_Tarefas obrigatórias_.
**A.** No texto sobre a conversa com Gonçalo M. Tavares, explique em uma a três frases por que motivo o escritor procura diminuir ao máximo o número de palavras.
**B.** Troque "alunos" por "estudantes" no texto sobre a conversa com Gonçalo M. Tavares e reproduza o trecho que começa em "No dia 23 de" e termina em "é ser escritor?".

++++ Excerto do documento

Thursday 6 November 2014

Uma tarde com o escritor Gonçalo M. Tavares

No dia 23 de outubro, os alunos do PRT320 e PRT420 tiveram a oportunidade de ouvir e colocar questões ao escritor G.M. Tavares. O escritor falou, de forma acessível, para o nosso público, composto por alunos de Português Segunda Língua. Leitura como primeiro passo para a escrita, a leitura indispensável dos clássicos e a obrigatoriedade de ouvir a opinião dos professores na seleção de títulos entre os milhões existentes.




Notas da conversa com o escritor G.M.Tavares:


O que é a escrita? O que é ser escritor?
Nao há ligação entre matéria e palavra. Por exemplo: a palavra cão não morde. A palavra mesa não serve para colocar nada em cima. O alfabeto nada mais é do que uma combinação de traços. O traço é comum à literatura, ao desenho e outras artes. A língua é muito abtracta, são traços, é quase um código morse. Como é que eu com traços e formando palavras consigo fazer ver, acreditar, sentir? É muito complexo. O leitor conseguir ver é que faz a qualidade da escrita. Quando o leitor se emociona ao ler um livro, estamos a emocionar-nos com traços. O meu livro O senhor Valery é uma homenagem a vários escritores, artistas. São histórias muito curtas. Tento escrever o mais sintéticamente possível, oito palavras em vez de quinze, se for possível. O meu objetivo é diminuir ao máximo o número de palavras dizendo o que quero dizer. Escrevo primeiro a “massa bruta”. Depois, passadas semanas, de 4 ou 5 páginas reduzo tudo para metade duma página.  Às vezes demoro 3 semanas, um mês a rever as 10 páginas que escrevi à mão. Ao fim desse mês, em vez de 10 páginas, tenho ½  página. O que me interessa é concentrar a energia toda do texto em poucas palavras. Creio que isso contribui para maiores interpretações da leitura. No livro O Senhor Brecht as histórias são muito curtas, resultado de muito trabalho. Meia página pode dizer muito.

++++++++
++++ Dados em estudo

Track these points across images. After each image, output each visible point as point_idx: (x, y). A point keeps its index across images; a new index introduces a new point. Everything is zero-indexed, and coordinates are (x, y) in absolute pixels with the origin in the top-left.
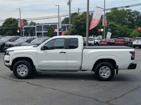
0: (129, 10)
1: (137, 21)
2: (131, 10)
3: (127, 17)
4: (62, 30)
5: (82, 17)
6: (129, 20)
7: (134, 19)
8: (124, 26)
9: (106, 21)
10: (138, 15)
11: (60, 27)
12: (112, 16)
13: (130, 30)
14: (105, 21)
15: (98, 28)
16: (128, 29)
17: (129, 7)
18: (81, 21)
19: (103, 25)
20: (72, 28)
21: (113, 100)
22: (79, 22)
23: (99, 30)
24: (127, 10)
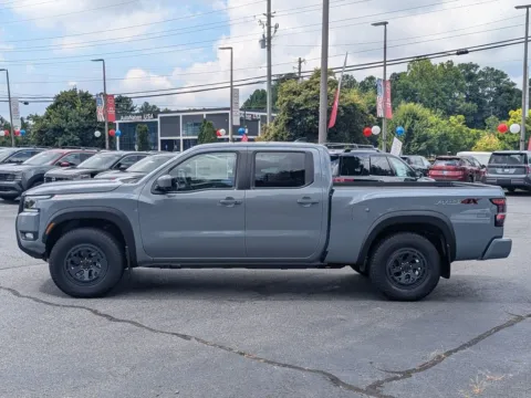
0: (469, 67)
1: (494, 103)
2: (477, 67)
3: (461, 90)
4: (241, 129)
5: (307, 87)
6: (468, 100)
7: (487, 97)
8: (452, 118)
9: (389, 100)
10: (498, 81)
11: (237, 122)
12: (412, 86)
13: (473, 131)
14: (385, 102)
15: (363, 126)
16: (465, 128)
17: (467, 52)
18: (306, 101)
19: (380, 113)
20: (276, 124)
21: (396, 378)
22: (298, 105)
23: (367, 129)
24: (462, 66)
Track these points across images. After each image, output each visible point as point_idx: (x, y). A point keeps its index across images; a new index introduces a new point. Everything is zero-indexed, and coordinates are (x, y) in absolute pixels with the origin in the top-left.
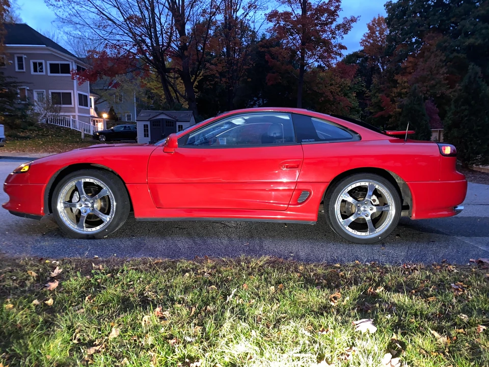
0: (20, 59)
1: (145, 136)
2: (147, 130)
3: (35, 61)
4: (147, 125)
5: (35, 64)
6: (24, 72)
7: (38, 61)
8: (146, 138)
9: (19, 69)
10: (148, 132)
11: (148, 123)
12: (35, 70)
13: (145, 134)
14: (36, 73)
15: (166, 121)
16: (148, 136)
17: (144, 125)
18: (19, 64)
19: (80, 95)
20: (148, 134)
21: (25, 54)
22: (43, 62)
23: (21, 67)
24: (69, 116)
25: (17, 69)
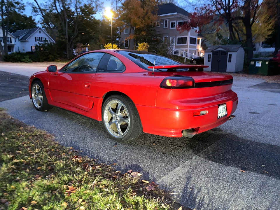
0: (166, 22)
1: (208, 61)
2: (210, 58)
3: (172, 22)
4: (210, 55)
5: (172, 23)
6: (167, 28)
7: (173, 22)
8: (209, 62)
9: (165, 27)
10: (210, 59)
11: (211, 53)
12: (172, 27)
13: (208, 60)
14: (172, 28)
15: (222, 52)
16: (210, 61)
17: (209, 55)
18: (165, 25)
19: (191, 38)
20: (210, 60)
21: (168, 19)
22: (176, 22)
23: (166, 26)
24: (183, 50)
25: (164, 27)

++++++++
++++ Dados em estudo

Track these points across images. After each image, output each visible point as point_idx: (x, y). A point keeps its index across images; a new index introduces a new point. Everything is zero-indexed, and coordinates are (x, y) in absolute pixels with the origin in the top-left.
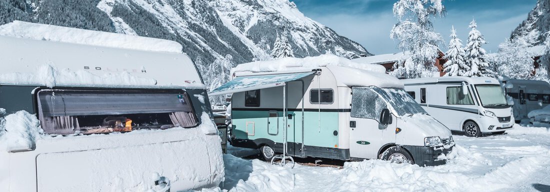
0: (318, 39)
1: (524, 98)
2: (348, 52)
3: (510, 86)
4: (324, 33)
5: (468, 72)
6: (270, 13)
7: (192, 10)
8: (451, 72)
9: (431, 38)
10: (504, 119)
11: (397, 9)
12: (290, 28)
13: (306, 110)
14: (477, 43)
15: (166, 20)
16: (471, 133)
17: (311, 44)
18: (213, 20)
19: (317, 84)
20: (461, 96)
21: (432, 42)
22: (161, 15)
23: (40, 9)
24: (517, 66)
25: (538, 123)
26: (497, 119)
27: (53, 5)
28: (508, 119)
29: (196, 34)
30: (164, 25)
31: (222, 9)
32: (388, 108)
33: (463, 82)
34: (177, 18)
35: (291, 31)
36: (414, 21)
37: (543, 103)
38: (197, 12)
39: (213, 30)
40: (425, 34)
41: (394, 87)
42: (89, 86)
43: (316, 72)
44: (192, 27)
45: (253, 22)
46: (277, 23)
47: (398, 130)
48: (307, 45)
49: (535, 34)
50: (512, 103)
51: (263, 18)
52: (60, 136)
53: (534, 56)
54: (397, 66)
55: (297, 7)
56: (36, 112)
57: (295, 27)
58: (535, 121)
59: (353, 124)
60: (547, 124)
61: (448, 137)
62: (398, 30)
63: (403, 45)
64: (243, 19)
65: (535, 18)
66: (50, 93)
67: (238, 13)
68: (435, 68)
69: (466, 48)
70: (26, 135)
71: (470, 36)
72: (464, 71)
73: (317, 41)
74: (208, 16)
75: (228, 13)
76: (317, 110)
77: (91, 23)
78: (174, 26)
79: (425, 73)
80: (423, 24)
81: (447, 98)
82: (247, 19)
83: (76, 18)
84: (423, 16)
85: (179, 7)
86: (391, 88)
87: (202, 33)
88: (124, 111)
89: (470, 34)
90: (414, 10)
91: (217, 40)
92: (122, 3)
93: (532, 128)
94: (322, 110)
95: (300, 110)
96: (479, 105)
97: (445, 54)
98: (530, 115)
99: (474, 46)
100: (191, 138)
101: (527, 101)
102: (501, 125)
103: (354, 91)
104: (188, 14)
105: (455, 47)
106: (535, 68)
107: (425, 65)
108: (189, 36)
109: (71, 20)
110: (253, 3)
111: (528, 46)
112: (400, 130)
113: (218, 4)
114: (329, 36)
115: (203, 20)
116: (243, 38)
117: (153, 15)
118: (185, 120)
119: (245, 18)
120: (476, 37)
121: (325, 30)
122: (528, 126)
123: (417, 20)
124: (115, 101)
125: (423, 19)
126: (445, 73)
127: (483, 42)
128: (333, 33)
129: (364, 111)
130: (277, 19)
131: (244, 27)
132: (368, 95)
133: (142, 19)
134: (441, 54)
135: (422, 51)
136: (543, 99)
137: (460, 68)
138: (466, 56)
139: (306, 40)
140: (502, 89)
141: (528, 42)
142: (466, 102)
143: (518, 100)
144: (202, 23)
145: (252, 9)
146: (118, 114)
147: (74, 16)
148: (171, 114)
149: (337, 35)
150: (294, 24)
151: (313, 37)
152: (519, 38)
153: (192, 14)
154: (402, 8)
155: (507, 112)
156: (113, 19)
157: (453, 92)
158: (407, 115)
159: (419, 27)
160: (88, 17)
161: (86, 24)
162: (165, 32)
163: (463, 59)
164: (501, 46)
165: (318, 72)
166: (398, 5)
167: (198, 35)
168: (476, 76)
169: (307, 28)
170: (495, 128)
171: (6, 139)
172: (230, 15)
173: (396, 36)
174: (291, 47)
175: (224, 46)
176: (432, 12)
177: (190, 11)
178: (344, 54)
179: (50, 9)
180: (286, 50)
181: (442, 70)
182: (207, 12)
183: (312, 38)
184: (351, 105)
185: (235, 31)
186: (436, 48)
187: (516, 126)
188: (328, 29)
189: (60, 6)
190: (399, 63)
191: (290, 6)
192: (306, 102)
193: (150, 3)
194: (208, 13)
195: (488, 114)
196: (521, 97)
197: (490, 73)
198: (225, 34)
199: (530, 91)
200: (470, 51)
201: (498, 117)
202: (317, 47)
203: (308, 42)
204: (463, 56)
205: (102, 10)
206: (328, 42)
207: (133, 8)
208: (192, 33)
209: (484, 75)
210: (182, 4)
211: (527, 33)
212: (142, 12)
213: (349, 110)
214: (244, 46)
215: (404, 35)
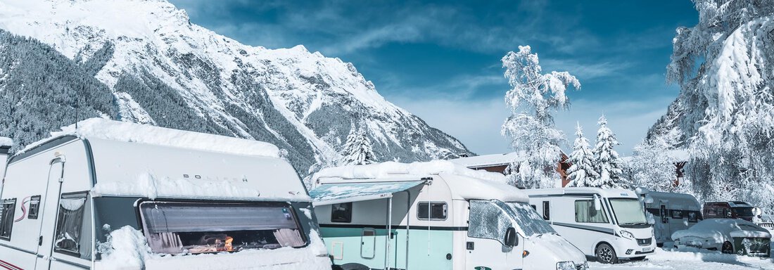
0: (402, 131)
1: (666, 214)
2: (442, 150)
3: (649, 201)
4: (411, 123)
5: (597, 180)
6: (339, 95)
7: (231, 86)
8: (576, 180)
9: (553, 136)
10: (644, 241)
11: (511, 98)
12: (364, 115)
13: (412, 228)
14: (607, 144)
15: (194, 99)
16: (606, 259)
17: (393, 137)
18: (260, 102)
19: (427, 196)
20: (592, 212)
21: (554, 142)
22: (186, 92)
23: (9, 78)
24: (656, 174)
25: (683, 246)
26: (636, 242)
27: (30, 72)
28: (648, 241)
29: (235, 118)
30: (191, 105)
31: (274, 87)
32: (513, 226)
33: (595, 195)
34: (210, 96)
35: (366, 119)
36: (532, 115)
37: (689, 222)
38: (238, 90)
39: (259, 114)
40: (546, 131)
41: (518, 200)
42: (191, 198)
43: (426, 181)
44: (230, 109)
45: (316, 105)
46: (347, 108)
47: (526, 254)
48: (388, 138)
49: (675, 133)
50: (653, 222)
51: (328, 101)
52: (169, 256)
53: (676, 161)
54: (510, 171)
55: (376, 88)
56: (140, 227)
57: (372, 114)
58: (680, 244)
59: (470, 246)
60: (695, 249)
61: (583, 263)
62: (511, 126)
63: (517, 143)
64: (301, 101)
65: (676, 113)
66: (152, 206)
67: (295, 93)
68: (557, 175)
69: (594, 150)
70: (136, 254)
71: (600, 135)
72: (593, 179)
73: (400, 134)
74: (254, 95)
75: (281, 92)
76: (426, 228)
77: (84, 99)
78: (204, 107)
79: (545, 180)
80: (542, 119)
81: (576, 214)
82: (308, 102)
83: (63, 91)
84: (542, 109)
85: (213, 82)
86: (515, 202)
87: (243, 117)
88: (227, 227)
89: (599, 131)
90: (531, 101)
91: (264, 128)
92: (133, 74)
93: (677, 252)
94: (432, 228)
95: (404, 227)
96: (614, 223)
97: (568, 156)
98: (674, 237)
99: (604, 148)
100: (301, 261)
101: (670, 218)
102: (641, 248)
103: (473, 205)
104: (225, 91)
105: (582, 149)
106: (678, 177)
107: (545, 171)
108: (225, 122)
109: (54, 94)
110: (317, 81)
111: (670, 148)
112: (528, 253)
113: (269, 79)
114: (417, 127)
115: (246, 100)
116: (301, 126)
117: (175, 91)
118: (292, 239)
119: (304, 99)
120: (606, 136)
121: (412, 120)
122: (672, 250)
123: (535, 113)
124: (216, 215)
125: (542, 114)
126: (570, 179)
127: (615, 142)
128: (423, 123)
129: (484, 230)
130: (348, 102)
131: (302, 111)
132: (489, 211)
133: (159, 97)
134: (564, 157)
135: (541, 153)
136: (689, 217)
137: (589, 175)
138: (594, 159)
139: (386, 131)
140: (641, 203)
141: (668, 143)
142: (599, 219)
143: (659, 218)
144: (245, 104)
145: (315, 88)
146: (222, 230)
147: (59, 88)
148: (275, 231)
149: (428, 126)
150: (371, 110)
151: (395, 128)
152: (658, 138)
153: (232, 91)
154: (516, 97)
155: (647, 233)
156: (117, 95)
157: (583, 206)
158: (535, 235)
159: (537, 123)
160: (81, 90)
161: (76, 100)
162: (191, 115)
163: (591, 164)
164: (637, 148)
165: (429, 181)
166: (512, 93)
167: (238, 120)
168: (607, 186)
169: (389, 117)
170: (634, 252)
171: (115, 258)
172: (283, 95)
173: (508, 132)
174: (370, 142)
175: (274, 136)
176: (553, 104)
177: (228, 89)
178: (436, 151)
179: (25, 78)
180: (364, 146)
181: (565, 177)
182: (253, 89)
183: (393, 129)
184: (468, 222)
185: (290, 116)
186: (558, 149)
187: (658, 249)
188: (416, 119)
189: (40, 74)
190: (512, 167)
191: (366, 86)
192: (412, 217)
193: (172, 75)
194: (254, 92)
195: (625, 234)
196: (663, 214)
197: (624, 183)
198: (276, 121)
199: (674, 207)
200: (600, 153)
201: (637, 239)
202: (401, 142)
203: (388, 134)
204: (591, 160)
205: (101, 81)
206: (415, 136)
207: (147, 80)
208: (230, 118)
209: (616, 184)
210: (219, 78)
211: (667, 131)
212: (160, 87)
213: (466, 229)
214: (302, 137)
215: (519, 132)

++++++++

_Secção de respostas_.
**A.** O escritor procura usar o menor número possível de palavras porque o que lhe interessa é concentrar toda a energia do texto em poucas palavras. Ele acredita que isso contribui para maiores interpretações na leitura.

**B.**
No dia 23 de outubro, os estudantes do PRT320 e PRT420 tiveram a oportunidade de ouvir e colocar questões ao escritor G.M. Tavares. O escritor falou, de forma acessível, para o nosso público, composto por estudantes de Português Segunda Língua. Leitura como primeiro passo para a escrita, a leitura indispensável dos clássicos e a obrigatoriedade de ouvir a opinião dos professores na seleção de títulos entre os milhões existentes.




Notas da conversa com o escritor G.M.Tavares:


O que é a escrita? O que é ser escritor?